Louis ternyata seorang penghibur. Teman lama Jack ini memang
bekerja sebagai penghibur di Hilton Hotel Singapura. Ia membalas
jasa baik Jack yang pernah memberikan lokakarya dan menyumbang
tampil bersama kelompok Louis. "Dia tidak minta apa-apa dari
saya. Hanya tiket pesawat dan hotel yang diminta," kata Jack.
"Senang, senang sekali bermain dengan Jack," sambut Louis.
Yang tak kurang mencengkam adalah permainan biola dosen Akademi
Musik Yogya, Ed van Ness -- didukung Chris, Ron, dan Eddi pada
perkusi, serta Karim (bongo), membentuk New Country (Jean Luc
Ponti). Dalam tempo permainan yang dinamik, di sela bunyi peluit
dan gencring logam-logam kecil, Ed menyemburkan nafas Amerika
Latin ke dalamnya, dan samar-samar pula musik Gipsy menyusup.
Dari Ed yang kuat dengan dawai biola, perhatian tidak akan
lengkap kalau profil diplomat -- Greg Gibson -- yang selalu
menyulut ujung klarinet di bibirnya tidak diketengahkan. Dengan
gaya tiupannya yang konsisten, dengan cengkoknya yang lugas, ia
selalu menyelesaikan permainan dengan bersih.
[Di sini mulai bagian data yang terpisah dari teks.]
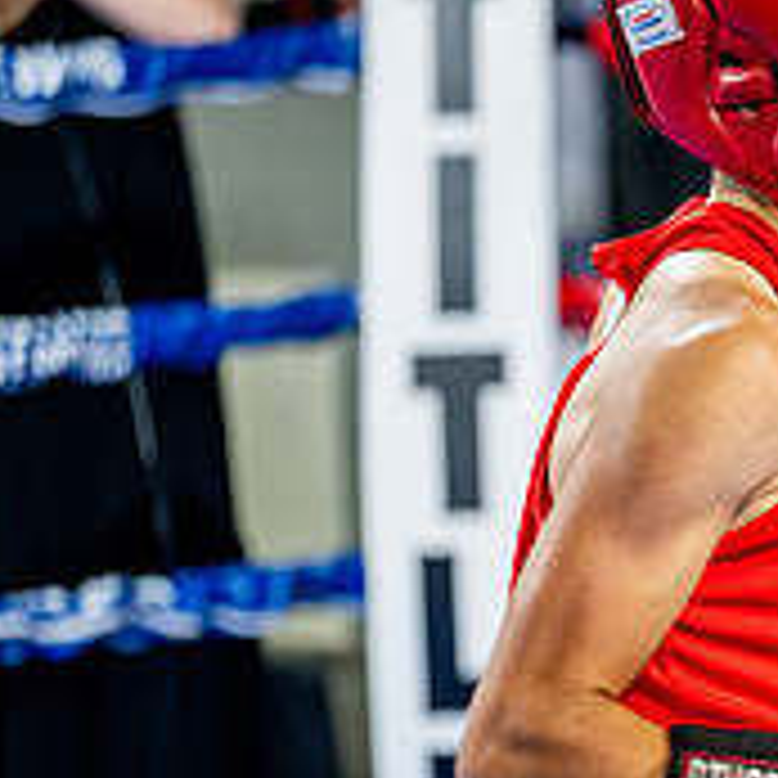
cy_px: 573
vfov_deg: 6.8
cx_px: 1255
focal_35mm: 256
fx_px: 6510
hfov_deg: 6.7
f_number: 2
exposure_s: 1/800
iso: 4000
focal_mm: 90
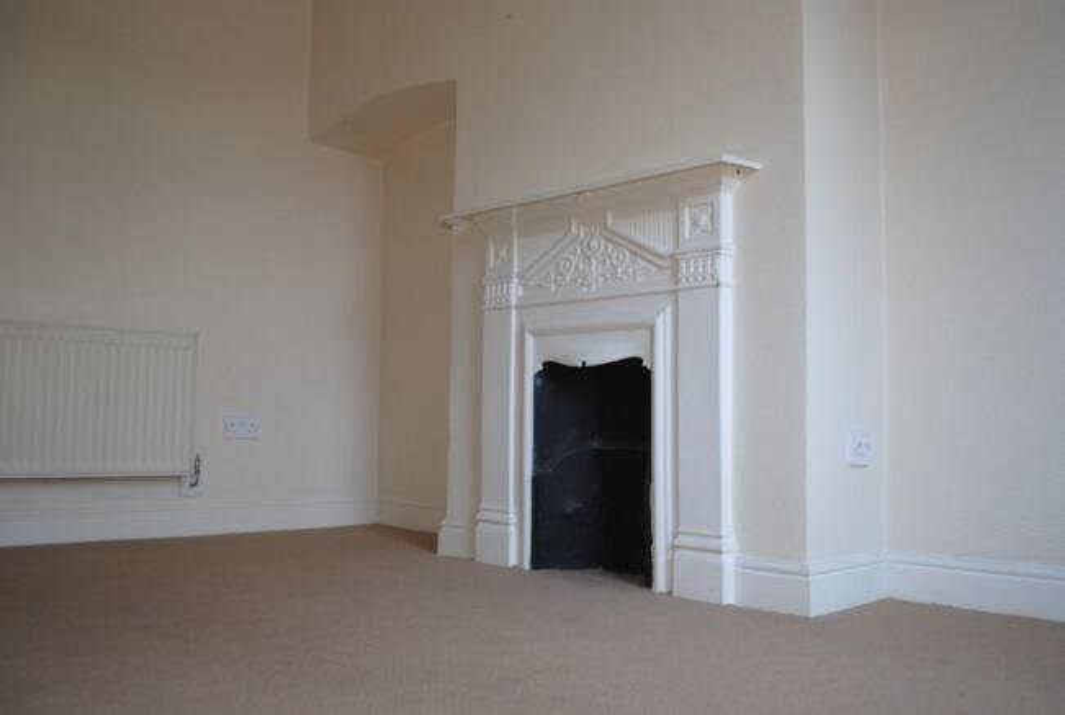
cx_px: 532
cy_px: 358
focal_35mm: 33
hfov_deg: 57.1
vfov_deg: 40.1
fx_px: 978
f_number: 4
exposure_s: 1/5
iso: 200
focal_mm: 22
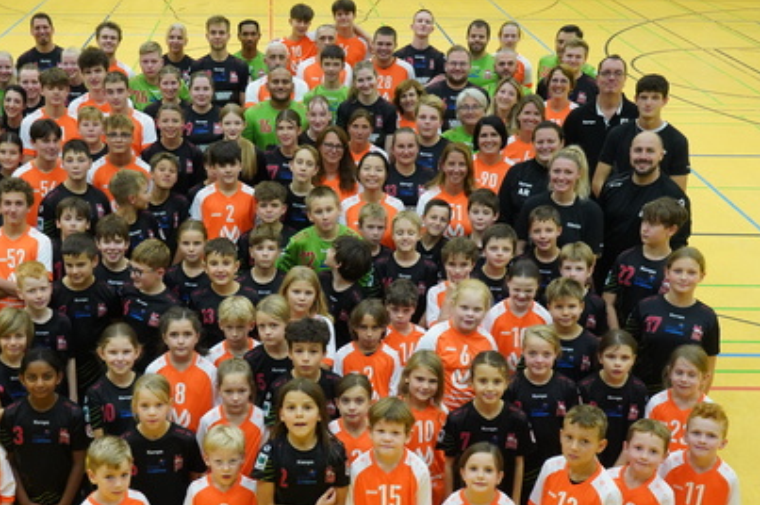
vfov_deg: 27.3
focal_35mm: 49
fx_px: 1034
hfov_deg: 40.0
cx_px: 276
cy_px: 341
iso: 6400
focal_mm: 31
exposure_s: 1/100
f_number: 11
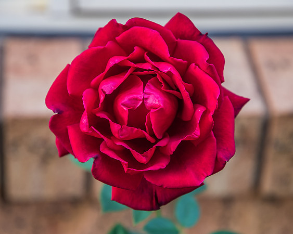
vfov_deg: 11.4
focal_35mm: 135
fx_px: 1172
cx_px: 146
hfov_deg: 14.3
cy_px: 117
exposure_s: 1/100
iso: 200
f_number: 4.5
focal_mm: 80
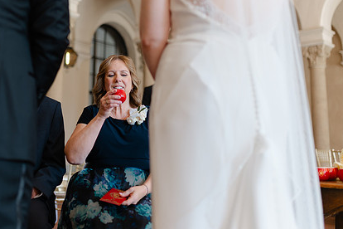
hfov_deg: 39.9
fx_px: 467
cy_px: 72
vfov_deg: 27.3
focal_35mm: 49
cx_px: 118
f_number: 1.4
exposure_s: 1/250
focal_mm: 35
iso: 200
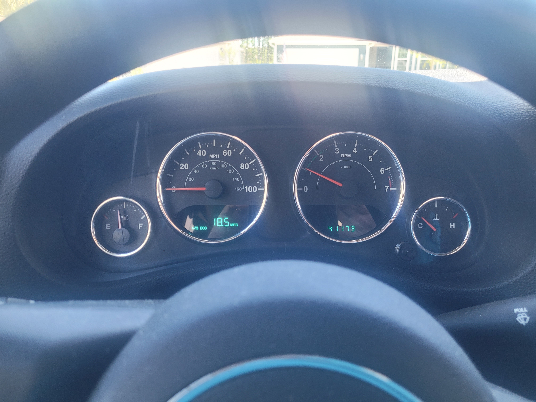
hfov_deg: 67.3
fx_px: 403
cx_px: 268
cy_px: 201
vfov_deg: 53.1
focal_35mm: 26
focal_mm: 5.4
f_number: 1.8
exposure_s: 1/120
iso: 160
Dalam komposisi It happened in Monterey dan Sweet Georgia brown,
ia tampil sebagai peniup klarinet yang tangguh. Seperti juga
Buby Chen yang semakin tegar dari malam ke malam. Bersih,
konsisten, dengan improvisasi yang berkembang dalam beberapa
variasi permainan mengikuti periode jazz. Kemudian melompat dari
zaman swing, cool, dan bebop. Lalu tempo permainan keras ke era
jazz rock -- itu yang muncul ketika ia menyelesaikan komposisi
St Louis for Jarreth -- dalam permainan solo.
Yang mengikuti dengan ketat permainan emas para biang jazz tadi
adalah Embong. Meskipun masih belum stabil, tiupan pemuda ceking
ini pada flut (terutama) dan sax tidak bisa diabaikan. Ia
memberi nafas segar untuk menyempurnakan komposisi Terharu yang
diciptakan Indra. Sementara anak Jack yang bungsu berumur 12
tahun, kelas VI SD ini, pijitan bernasnya mulai bermunculan.
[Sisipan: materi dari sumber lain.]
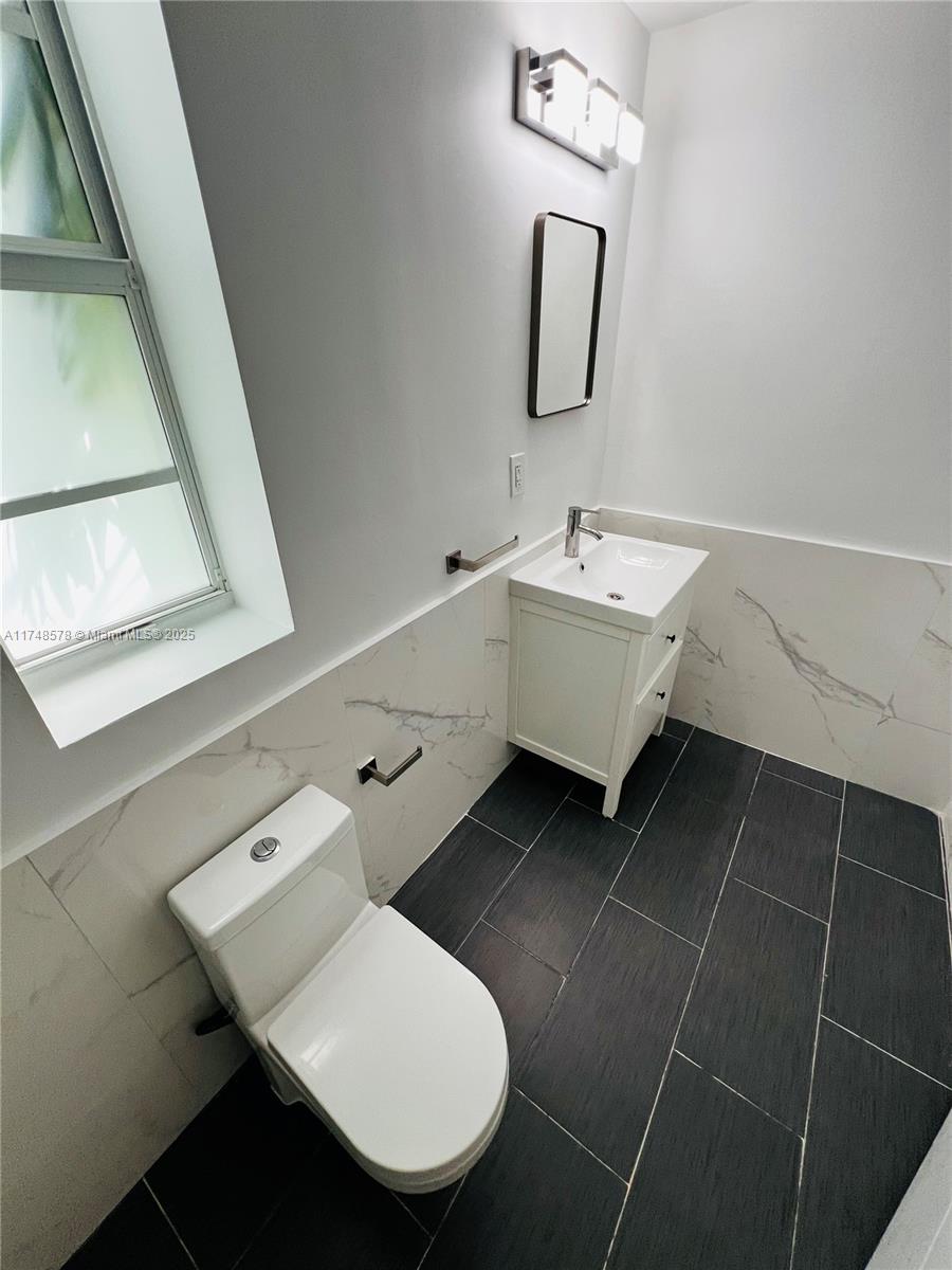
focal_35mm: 13
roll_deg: +0.6
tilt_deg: -28.6
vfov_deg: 106.2
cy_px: 635
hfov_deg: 89.9
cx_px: 476
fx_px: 477
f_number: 1.8
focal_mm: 1.57
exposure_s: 1/120
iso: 125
Rasanya tidak akan meriah kalau tidak menyebut 2 peniup trombon,
Nero dan Peter Wolf. Yang terakhir adalah seorang teknikus
sebuah perusahaan mobil, yang selalu membawa trombonnya di mobil
sekalipun tidak untuk ditiup. Dia juga teman lama Jack. Tapi
inilah konser terakhir Greg di Indonesia, sebelum ia kembali ke
Australia untuk memangku jabatan baru. Jack dan penggemar jazz
tentu akan kehilangan seoran pencinta. Sebab Greg Gibson,
seperti juga tamu-tamu Jack tadi, tidak mengharap imbalan
apa-apa dari pertunjukannya.
"Dengan koneksi kali ini saya puas sekali. Bisa bermain dengan
orang-orang gendeng ("gila"), macam Louis itu," ungkap Jack.